Several species of cetaceans have complex thoracic arterial and venous retes (see Glossary). An arterial rete has limited ability to expand, and its tortuosity and interconnections may trap bubbles or emboli and guarantee alternative flow pathways (collateral circulation) to prevent neural emboli and possible trauma (Vogl and Fisher, 1982; Blix et al., 2013). By contrast, the venous rete, being far more distensible, can engorge with blood and reduce the volume of gas-filled spaces, thereby protecting against lung squeeze [similar to the thoracic blood pooling reported in human breath-hold divers (Harrison and Tomlinson, 1956; Murdaugh et al., 1962; Craig, 1968; Hui, 1975; Ridgway et al., 1984)]. It has also been suggested that venous retes may help regulate pressure, flow or pulse, and affect blood composition (Hui, 1975). The phocid seal has an unusually large vena cava, which may fill with blood and expand and serve to protect against pressure-related injuries.

A highly compliant chest under elastic recoil, with a FRC with minimal volume may result in atelectasis if the airway remains open and the respiratory muscles are relaxed. Closing the upper airway (blow-hole or nares) is a simple solution that helps to prevent alveolar collapse in marine mammals when they are not holding their breath underwater. Thus, the aquatic breathing strategy – with an inspiratory pause between breaths, a fR that is lower than that of their terrestrial relatives and a mass-specific VT that is up to three times greater than that of terrestrial mammals (Spencer et al., 1967; Olsen et al., 1969; Kooyman et al., 1971; Kooyman, 1973; Mortola and Lanthier, 1989; Reed et al., 2000; Mortola and Limoges, 2006; Mortola and Sequin, 2009; Epple et al., 2015; Fahlman et al., 2015b) – may be a compromise to prevent alveolar atelectasis while maintaining an alveolar minute ventilation rate that is similar to that of land mammals. In newborn human infants, with a highly compliant chest wall, the aquatic respiratory pattern is sometimes present for a few hours following birth (Fisher et al., 1982). Thus, the flexible chest wall may be useful to prevent pulmonary barotrauma but also reflects the need for an aquatic breathing strategy with an inspiratory apnea that helps to prevent atelectasis and improve gas exchange during the respiratory pause between breaths (Leith, 1989; Mortola and Lanthier, 1989).

Airway compliance

While physiological function is at least limited by structural properties, it is not always easy to ascertain function from form. The reinforced conducting airway of marine mammals is a good example. Marine mammals are reported to have reinforced airways (Kooyman and Sinnett, 1982), and there appears to be significant variability between orders and species (Wislocki, 1929, 1942; Bélanger, 1940; Wislocki and Belanger, 1940; Goudappel and Slijper, 1958; Denison and Kooyman, 1973; Henk and Haldiman, 1990; Wessels and Chase, 1998; Ninomiya et al., 2005; Bagnoli et al., 2011). In the sea lion and cetaceans, the cartilaginous reinforcement extends down to the entrance of the alveoli or alveolar sac – there are no respiratory bronchioles – whereas in the seal the last few millimeters of the conducting airway are reinforced with muscle and appear to be much more compliant (Tarasoff and Kooyman, 1973; Cozzi et al., 2005; Bagnoli et al., 2011; Moore et al., 2014).
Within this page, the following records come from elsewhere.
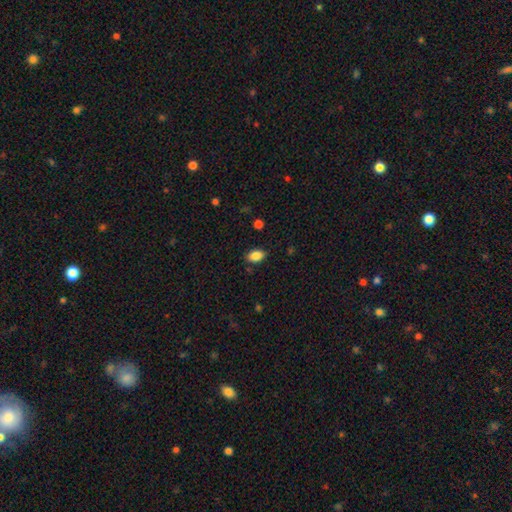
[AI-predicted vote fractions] A smooth galaxy with no disk features (87%) that is in between round and cigar-shaped (85%). Merging: none (85%).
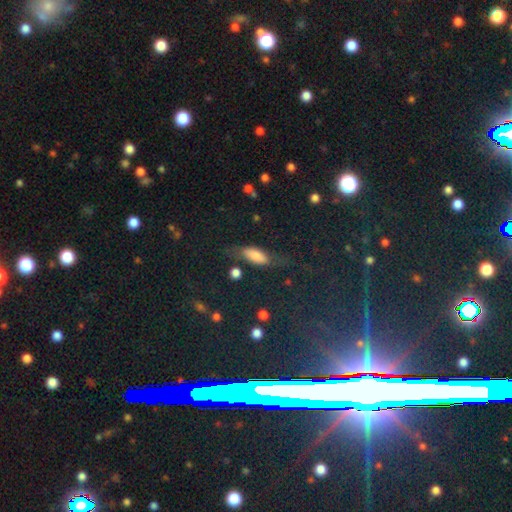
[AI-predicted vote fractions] smooth_or_featured: smooth (p=0.74) [alt: featured or disk p=0.15]
how_rounded: in between (p=0.72) [alt: cigar-shaped p=0.23]
merging: none (p=0.56) [alt: minor disturbance p=0.26]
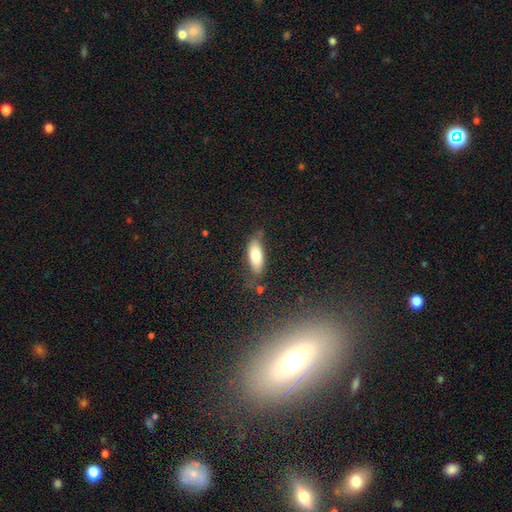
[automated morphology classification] smooth 75%, featured or disk 18%, star or artifact 7%. Down the decision tree: how rounded — in between (77%); merging — none (69%).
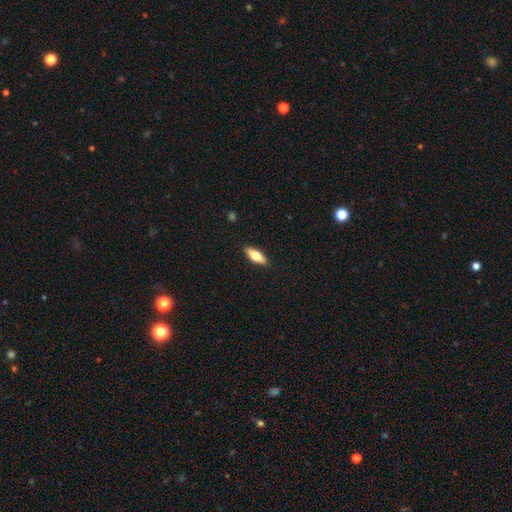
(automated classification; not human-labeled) Smooth or featured?
  - smooth: 61% *
  - featured or disk: 33%
  - star or artifact: 6%
How rounded?
  - in between: 59% *
  - cigar-shaped: 38%
  - round: 3%
Merging?
  - none: 90% *
  - minor disturbance: 8%
  - major disturbance: 2%
  - merger: 1%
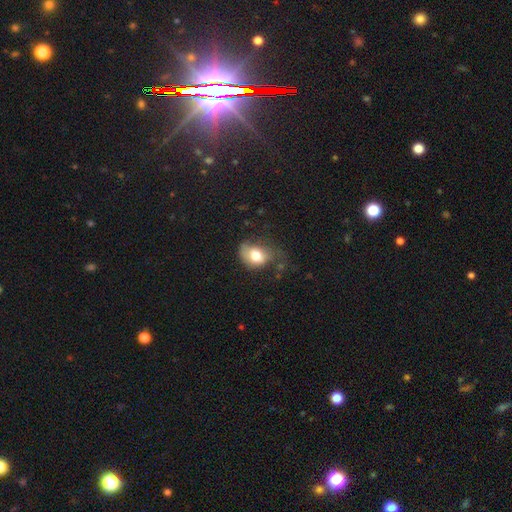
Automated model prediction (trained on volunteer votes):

As discussed above, Scholander (1940) proposed that the cartilaginous reinforcement prevents the compression of the airway, facilitating alveolar collapse and cessation of gas exchange, and preventing excessive N2 uptake (Fig. 1A,D).

It was hypothesized that if reinforced airways are crucial for alveolar collapse, the anatomical differences between the harbor seal and California sea lion would result in differences in alveolar collapse depth. However, these differences in the terminal airways did not result in a marked difference in the pressure-related pulmonary shunt during forced dives in a pressure chamber (Kooyman and Sinnett, 1982). One explanation may be the significant variation in compliance estimates of the upper airways between species (Bagnoli et al., 2011; Davenport et al., 2013; Moore et al., 2014). A comparative study showed that deep-diving pinnipeds have a more compliant trachea as compared with more shallow-diving species whereas deep-diving cetaceans have a stiffer trachea than shallow-diving cetaceans (Moore et al., 2014).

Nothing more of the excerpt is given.